[[ Data open ]]

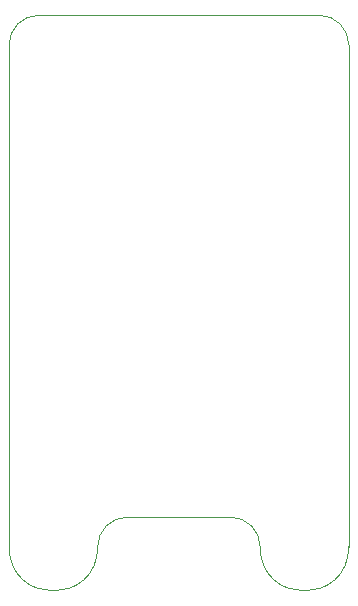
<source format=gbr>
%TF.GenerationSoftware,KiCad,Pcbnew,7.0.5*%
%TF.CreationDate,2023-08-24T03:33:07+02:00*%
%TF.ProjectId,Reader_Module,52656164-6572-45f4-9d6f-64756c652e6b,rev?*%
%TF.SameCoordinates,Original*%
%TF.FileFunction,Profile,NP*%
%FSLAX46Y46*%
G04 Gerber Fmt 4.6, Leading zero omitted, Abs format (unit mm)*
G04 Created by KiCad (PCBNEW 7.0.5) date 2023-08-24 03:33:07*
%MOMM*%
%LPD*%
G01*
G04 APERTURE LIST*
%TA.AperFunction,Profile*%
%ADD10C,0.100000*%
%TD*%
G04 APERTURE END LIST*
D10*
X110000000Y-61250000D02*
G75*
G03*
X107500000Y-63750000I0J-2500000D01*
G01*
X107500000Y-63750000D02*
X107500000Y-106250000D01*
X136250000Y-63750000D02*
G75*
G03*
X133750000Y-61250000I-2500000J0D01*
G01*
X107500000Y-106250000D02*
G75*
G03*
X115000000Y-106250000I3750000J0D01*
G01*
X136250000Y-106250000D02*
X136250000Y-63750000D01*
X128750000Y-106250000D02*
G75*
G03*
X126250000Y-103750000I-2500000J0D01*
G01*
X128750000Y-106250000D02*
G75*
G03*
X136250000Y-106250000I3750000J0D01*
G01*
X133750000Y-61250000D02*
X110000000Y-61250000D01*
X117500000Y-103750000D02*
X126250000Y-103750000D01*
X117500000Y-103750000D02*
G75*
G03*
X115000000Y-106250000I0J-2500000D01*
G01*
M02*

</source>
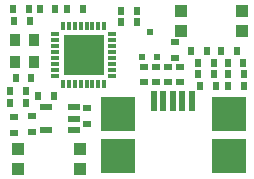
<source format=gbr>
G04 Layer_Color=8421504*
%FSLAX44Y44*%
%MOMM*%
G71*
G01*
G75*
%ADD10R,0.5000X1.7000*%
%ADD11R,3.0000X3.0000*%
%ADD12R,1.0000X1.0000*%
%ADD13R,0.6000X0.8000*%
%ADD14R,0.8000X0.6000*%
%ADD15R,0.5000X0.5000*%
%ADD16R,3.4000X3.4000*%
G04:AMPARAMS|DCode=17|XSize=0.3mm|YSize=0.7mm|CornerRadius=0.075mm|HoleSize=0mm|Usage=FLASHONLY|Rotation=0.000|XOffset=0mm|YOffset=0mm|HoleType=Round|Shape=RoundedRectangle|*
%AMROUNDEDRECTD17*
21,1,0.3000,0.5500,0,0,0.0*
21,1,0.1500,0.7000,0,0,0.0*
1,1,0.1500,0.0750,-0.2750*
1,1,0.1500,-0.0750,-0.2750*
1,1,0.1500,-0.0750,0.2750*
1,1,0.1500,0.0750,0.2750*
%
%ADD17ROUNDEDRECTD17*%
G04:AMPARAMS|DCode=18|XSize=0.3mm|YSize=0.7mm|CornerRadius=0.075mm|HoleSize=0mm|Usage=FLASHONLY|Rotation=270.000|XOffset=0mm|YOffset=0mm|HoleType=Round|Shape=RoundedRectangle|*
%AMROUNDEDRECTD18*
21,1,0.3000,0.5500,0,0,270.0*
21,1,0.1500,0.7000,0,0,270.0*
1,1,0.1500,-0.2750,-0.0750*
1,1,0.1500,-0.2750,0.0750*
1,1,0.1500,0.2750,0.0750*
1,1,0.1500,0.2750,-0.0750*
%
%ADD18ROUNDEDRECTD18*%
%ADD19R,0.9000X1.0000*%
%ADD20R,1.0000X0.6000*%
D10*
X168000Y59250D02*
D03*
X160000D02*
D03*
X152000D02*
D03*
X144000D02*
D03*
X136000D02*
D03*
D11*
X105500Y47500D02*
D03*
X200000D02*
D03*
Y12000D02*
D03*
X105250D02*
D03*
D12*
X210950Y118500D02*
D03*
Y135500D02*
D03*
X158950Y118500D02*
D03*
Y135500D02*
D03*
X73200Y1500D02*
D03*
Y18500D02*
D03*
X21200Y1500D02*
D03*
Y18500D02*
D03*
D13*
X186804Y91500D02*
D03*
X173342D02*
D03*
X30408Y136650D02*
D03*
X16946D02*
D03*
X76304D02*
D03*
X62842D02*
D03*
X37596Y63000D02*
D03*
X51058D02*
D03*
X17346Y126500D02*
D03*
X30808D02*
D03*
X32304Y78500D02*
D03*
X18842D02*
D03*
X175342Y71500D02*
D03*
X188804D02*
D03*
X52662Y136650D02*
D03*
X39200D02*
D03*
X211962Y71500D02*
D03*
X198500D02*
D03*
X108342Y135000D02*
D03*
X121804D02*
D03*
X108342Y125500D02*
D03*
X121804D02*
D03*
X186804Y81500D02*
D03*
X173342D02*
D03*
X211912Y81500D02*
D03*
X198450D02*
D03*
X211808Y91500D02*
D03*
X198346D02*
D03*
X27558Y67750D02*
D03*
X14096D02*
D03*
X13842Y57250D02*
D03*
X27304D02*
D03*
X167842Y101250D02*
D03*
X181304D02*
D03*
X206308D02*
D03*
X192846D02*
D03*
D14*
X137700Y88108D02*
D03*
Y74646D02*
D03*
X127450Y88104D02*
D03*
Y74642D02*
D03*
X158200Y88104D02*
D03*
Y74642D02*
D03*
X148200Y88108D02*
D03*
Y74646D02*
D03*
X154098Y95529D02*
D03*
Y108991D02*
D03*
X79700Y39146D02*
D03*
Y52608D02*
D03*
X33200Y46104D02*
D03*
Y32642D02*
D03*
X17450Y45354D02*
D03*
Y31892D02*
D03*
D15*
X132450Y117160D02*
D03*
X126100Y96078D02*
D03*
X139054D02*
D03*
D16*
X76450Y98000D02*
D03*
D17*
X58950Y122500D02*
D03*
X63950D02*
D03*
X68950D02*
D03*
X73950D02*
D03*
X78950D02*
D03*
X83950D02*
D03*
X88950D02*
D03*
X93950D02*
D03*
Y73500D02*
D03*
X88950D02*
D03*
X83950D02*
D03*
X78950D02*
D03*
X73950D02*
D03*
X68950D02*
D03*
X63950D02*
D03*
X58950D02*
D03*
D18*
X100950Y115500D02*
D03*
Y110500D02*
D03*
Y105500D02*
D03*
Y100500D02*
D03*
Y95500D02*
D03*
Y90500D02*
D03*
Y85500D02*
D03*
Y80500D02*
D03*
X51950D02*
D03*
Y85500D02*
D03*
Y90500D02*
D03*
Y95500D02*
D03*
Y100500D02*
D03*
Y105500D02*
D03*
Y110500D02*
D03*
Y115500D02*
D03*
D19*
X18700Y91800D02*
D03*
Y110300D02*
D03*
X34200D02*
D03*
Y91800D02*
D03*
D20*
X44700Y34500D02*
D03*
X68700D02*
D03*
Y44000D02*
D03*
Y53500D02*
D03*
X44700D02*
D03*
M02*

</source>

[[ Data closed ]]

● **Task prompt**:
Transcribe the data verbatim. No picture belongs in the result.

● **Answer below**:
<source format=gbr>
%TF.GenerationSoftware,KiCad,Pcbnew,7.0.5*%
%TF.CreationDate,2023-08-24T03:33:07+02:00*%
%TF.ProjectId,Reader_Module,52656164-6572-45f4-9d6f-64756c652e6b,rev?*%
%TF.SameCoordinates,Original*%
%TF.FileFunction,Profile,NP*%
%FSLAX46Y46*%
G04 Gerber Fmt 4.6, Leading zero omitted, Abs format (unit mm)*
G04 Created by KiCad (PCBNEW 7.0.5) date 2023-08-24 03:33:07*
%MOMM*%
%LPD*%
G01*
G04 APERTURE LIST*
%TA.AperFunction,Profile*%
%ADD10C,0.100000*%
%TD*%
G04 APERTURE END LIST*
D10*
X110000000Y-61250000D02*
G75*
G03*
X107500000Y-63750000I0J-2500000D01*
G01*
X107500000Y-63750000D02*
X107500000Y-106250000D01*
X136250000Y-63750000D02*
G75*
G03*
X133750000Y-61250000I-2500000J0D01*
G01*
X107500000Y-106250000D02*
G75*
G03*
X115000000Y-106250000I3750000J0D01*
G01*
X136250000Y-106250000D02*
X136250000Y-63750000D01*
X128750000Y-106250000D02*
G75*
G03*
X126250000Y-103750000I-2500000J0D01*
G01*
X128750000Y-106250000D02*
G75*
G03*
X136250000Y-106250000I3750000J0D01*
G01*
X133750000Y-61250000D02*
X110000000Y-61250000D01*
X117500000Y-103750000D02*
X126250000Y-103750000D01*
X117500000Y-103750000D02*
G75*
G03*
X115000000Y-106250000I0J-2500000D01*
G01*
M02*

</source>
<source format=gbr>
G04 Layer_Color=8421504*
%FSLAX44Y44*%
%MOMM*%
G71*
G01*
G75*
%ADD10R,0.5000X1.7000*%
%ADD11R,3.0000X3.0000*%
%ADD12R,1.0000X1.0000*%
%ADD13R,0.6000X0.8000*%
%ADD14R,0.8000X0.6000*%
%ADD15R,0.5000X0.5000*%
%ADD16R,3.4000X3.4000*%
G04:AMPARAMS|DCode=17|XSize=0.3mm|YSize=0.7mm|CornerRadius=0.075mm|HoleSize=0mm|Usage=FLASHONLY|Rotation=0.000|XOffset=0mm|YOffset=0mm|HoleType=Round|Shape=RoundedRectangle|*
%AMROUNDEDRECTD17*
21,1,0.3000,0.5500,0,0,0.0*
21,1,0.1500,0.7000,0,0,0.0*
1,1,0.1500,0.0750,-0.2750*
1,1,0.1500,-0.0750,-0.2750*
1,1,0.1500,-0.0750,0.2750*
1,1,0.1500,0.0750,0.2750*
%
%ADD17ROUNDEDRECTD17*%
G04:AMPARAMS|DCode=18|XSize=0.3mm|YSize=0.7mm|CornerRadius=0.075mm|HoleSize=0mm|Usage=FLASHONLY|Rotation=270.000|XOffset=0mm|YOffset=0mm|HoleType=Round|Shape=RoundedRectangle|*
%AMROUNDEDRECTD18*
21,1,0.3000,0.5500,0,0,270.0*
21,1,0.1500,0.7000,0,0,270.0*
1,1,0.1500,-0.2750,-0.0750*
1,1,0.1500,-0.2750,0.0750*
1,1,0.1500,0.2750,0.0750*
1,1,0.1500,0.2750,-0.0750*
%
%ADD18ROUNDEDRECTD18*%
%ADD19R,0.9000X1.0000*%
%ADD20R,1.0000X0.6000*%
D10*
X168000Y59250D02*
D03*
X160000D02*
D03*
X152000D02*
D03*
X144000D02*
D03*
X136000D02*
D03*
D11*
X105500Y47500D02*
D03*
X200000D02*
D03*
Y12000D02*
D03*
X105250D02*
D03*
D12*
X210950Y118500D02*
D03*
Y135500D02*
D03*
X158950Y118500D02*
D03*
Y135500D02*
D03*
X73200Y1500D02*
D03*
Y18500D02*
D03*
X21200Y1500D02*
D03*
Y18500D02*
D03*
D13*
X186804Y91500D02*
D03*
X173342D02*
D03*
X30408Y136650D02*
D03*
X16946D02*
D03*
X76304D02*
D03*
X62842D02*
D03*
X37596Y63000D02*
D03*
X51058D02*
D03*
X17346Y126500D02*
D03*
X30808D02*
D03*
X32304Y78500D02*
D03*
X18842D02*
D03*
X175342Y71500D02*
D03*
X188804D02*
D03*
X52662Y136650D02*
D03*
X39200D02*
D03*
X211962Y71500D02*
D03*
X198500D02*
D03*
X108342Y135000D02*
D03*
X121804D02*
D03*
X108342Y125500D02*
D03*
X121804D02*
D03*
X186804Y81500D02*
D03*
X173342D02*
D03*
X211912Y81500D02*
D03*
X198450D02*
D03*
X211808Y91500D02*
D03*
X198346D02*
D03*
X27558Y67750D02*
D03*
X14096D02*
D03*
X13842Y57250D02*
D03*
X27304D02*
D03*
X167842Y101250D02*
D03*
X181304D02*
D03*
X206308D02*
D03*
X192846D02*
D03*
D14*
X137700Y88108D02*
D03*
Y74646D02*
D03*
X127450Y88104D02*
D03*
Y74642D02*
D03*
X158200Y88104D02*
D03*
Y74642D02*
D03*
X148200Y88108D02*
D03*
Y74646D02*
D03*
X154098Y95529D02*
D03*
Y108991D02*
D03*
X79700Y39146D02*
D03*
Y52608D02*
D03*
X33200Y46104D02*
D03*
Y32642D02*
D03*
X17450Y45354D02*
D03*
Y31892D02*
D03*
D15*
X132450Y117160D02*
D03*
X126100Y96078D02*
D03*
X139054D02*
D03*
D16*
X76450Y98000D02*
D03*
D17*
X58950Y122500D02*
D03*
X63950D02*
D03*
X68950D02*
D03*
X73950D02*
D03*
X78950D02*
D03*
X83950D02*
D03*
X88950D02*
D03*
X93950D02*
D03*
Y73500D02*
D03*
X88950D02*
D03*
X83950D02*
D03*
X78950D02*
D03*
X73950D02*
D03*
X68950D02*
D03*
X63950D02*
D03*
X58950D02*
D03*
D18*
X100950Y115500D02*
D03*
Y110500D02*
D03*
Y105500D02*
D03*
Y100500D02*
D03*
Y95500D02*
D03*
Y90500D02*
D03*
Y85500D02*
D03*
Y80500D02*
D03*
X51950D02*
D03*
Y85500D02*
D03*
Y90500D02*
D03*
Y95500D02*
D03*
Y100500D02*
D03*
Y105500D02*
D03*
Y110500D02*
D03*
Y115500D02*
D03*
D19*
X18700Y91800D02*
D03*
Y110300D02*
D03*
X34200D02*
D03*
Y91800D02*
D03*
D20*
X44700Y34500D02*
D03*
X68700D02*
D03*
Y44000D02*
D03*
Y53500D02*
D03*
X44700D02*
D03*
M02*

</source>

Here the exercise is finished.